Nabile Farès avait plusieurs cordes à son arc. Sa formation universitaire couvre plusieurs domaines de recherche et de spécialités: la sociologie, l’anthropologie, la psychanalyse, la philosophie et la littérature. Ce parcours singulier a été couronné par une maîtrise en philo sur Merleau-Ponty, une thèse sur l’ogresse dans les contes berbères, sous la direction de Germaine Tillon, des travaux en psychanalyse sous la direction d'Emmanuel Levinas… Pour ceux qui l’ont connu, il leur était avant tout un visage, une voix, un cri d’exigence, et cette exigence n’était point pour lui démagogique. On aimait regrouper les écrivains Algériens, Marocains, Tunisiens sous des bannières auxquelles lui voulait échapper: « écrivains maghrébins d’expression française », comme si l’expression seule pouvait primer sur le reste. On voulait les dépiauter comme des bêtes de leur histoire, de leur culture, de leur imaginaire. Il suffit de lire « Passager de l’Occident » pour rencontrer l’homme, l’authentique, pareil à tous ceux qui forçaient la porte du temps, troublant le sommeil de l’autre et l’irrationalité dont il faisait pesamment commerce. Nabile Farès portait à son climat sa Kabylie, sa langue maternelle comme l’écho d’une transcendance. Comme la majorité des écrivains, il aura à témoigner de la nuit et de la mort; thèmes entrelacés perpétuellement chez ceux qui ont vécu sous le joug colonial. Chacun y allait de sa fièvre, selon le degré de son traumatisme.
Je convoque aujourd’hui N. Farès l’écrivain. On connaissait à l’homme partout une superbe discrétion. J'avais lu son premier roman, oeuvre d’un jeune maquisard qui, tout en tenant le registre des morts, confiait son tourment au manuscrit qu’il écrivait presque à la dérobée. C’était l’heure des songes cruels dont la violence est appréhendée, pressentie par l’expérience la plus intime.

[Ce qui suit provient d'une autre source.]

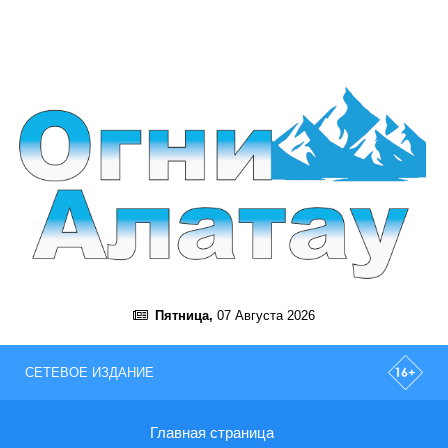
Пятница,
07 Августа 2026
СЕТЕВОЕ ИЗДАНИЕ
Главная страница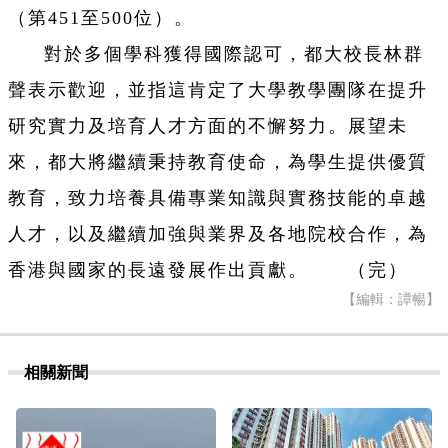
（第451至500位）。
對於多個學科獲得國際認可，都大校長林群
聲表示歡迎，並指這肯定了大學教學團隊在提升
研究實力及培育人才方面的不懈努力。展望未
來，都大將繼續秉持教育使命，為學生提供優質
教育，致力培養具備專業知識與實務技能的卓越
人才，以及繼續加強與業界及各地院校合作，為
香港與國家的長遠發展作出貢獻。 （完）
【編輯：譚暢】
相關新聞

J’avais apprécié chez lui le langage désarticulé, le goût parfois charnel mais moderne de certains mots. Depuis, « Yahya pas de chance », il a évolué sans se renier. J’aimais aussi sa poésie, « Le chant d’Akli », « L’exil au féminin », « Les Paroles du saisonnier » prennent pour point de départ et pour assise, la blessure. Une sensibilité à fleur de peau engage le poète à construire et se construire contre l’aliénation.
J’avais dans les plans un colloque international sur la littérature et je me trouvais à Paris pour peaufiner le projet et prendre des contacts. Il était donc naturel que j’eusse pensé à N. Farès. Sa réponse fut immédiate avec un accord de principe à la clé. De passage dans la capitale, il m'avait contacté et on devait se voir un matin rue des Écoles, près du Collège de France. Je ne sais pas s'il était timide ou un peu réservé, nous n’avons parlé que du colloque. Il prêta l’oreille et parla peu, me conseilla des noms. Nous nous sommes revus dans la semaine, plus longuement. Il était d'une délicatesse et d'une amabilité qui tranchèrent très vite avec l'impression qu’il m’a laissée lors de notre première entrevue. Trop rare de rencontrer une liberté d'esprit qui transcende l'histoire et la culture maghrébines. Il avait des éclairs de pensée et des vibrations très subtiles sur bien des sujets touchant à sa « Petite Kabylie ». Mais il avait aussi la clairvoyance d'une âme qui a perdu bien des illusions sur l'homme. Nous nous sommes revus pendant mon séjour deux ou trois fois avant que chacun de nous n’eut à rejoindre ses pénates, lui à Grenoble, moi à Marrakech.
Nous avions entamé par la suite une correspondance durant plusieurs mois. Il est venu dans la ville ocre et le plaisir fut immense. Au cours de cette semaine, nous avions évoqué plusieurs sujets que le colloque ne nous avait permis d’aborder, entre autre, le domaine de l'oralité, particulièrement la littérature orale (la poésie et le conte, ritualisés socialement) et la nécessité de les doter d’un outillage conceptuel. Nous étions sur la même longueur d’onde véhiculant pêle-mêle des idées impérieuses. Les choses de la vie ont comblé les intervalles de ces heures vives. Là, nos points de vue avaient de légères différences.
Je scrute aujourd'hui ma mémoire avant de subir son effilochage. J'entends faire revivre ces moments bénis, faire remuer cette vapeur qui n'a pas empêché une si belle rencontre de se muer en une très belle amitié. Hélas! Nabile n'est plus. Mais reste sa pensée, ses écrits qui du reste témoignent d'une étonnante clarté. L'occasion est opportune pour reprendre cette oeuvre là où je l'avais laissée.